▶ **WHAT NEEDS TO BE DONE**: Reproduce the material below word for word, leaving out the pictures.

▶ **EXERCISE INPUTS**:

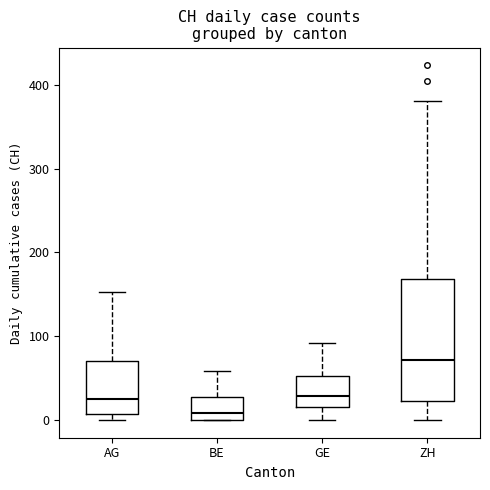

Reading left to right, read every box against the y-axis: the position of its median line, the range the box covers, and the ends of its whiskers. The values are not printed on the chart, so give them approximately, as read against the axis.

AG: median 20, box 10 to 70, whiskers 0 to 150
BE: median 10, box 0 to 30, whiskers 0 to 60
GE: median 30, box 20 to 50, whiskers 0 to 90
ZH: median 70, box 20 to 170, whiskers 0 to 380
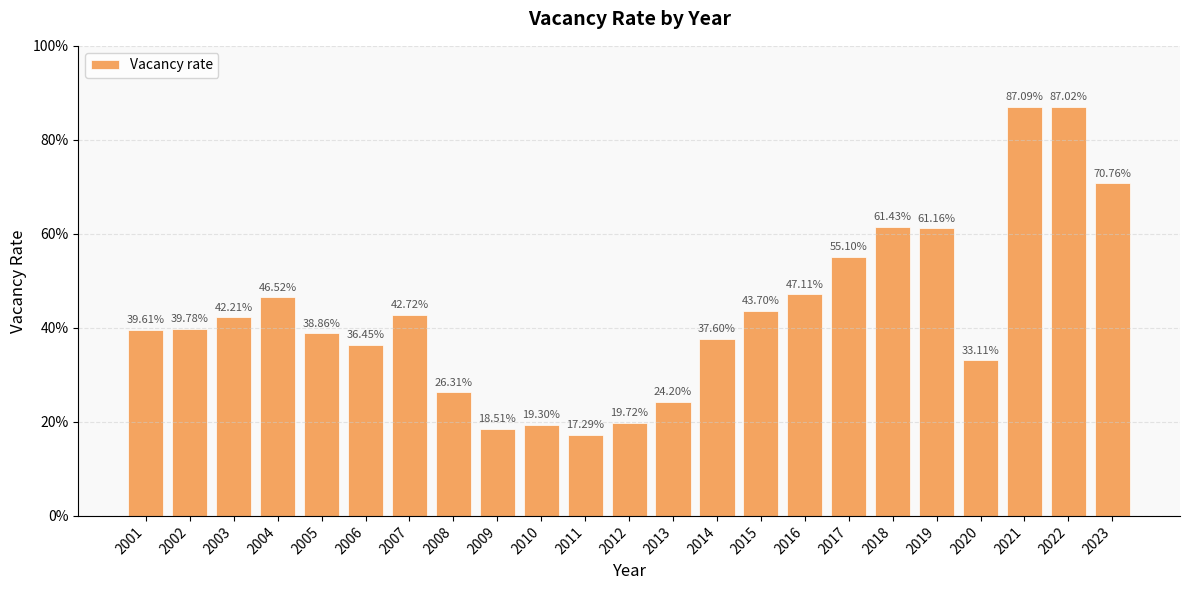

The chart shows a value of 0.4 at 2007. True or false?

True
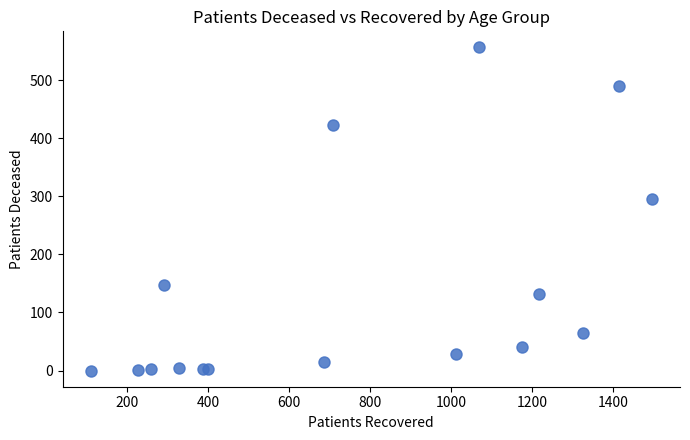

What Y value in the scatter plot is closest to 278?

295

▶ **REPLY TO THE TASK**:
Reading left to right, read every box against the y-axis: the position of its median line, the range the box covers, and the ends of its whiskers. The values are not printed on the chart, so give them approximately, as read against the axis.

AG: median 20, box 10 to 70, whiskers 0 to 150
BE: median 10, box 0 to 30, whiskers 0 to 60
GE: median 30, box 20 to 50, whiskers 0 to 90
ZH: median 70, box 20 to 170, whiskers 0 to 380

The chart shows a value of 0.4 at 2007. True or false?

True

What Y value in the scatter plot is closest to 278?

295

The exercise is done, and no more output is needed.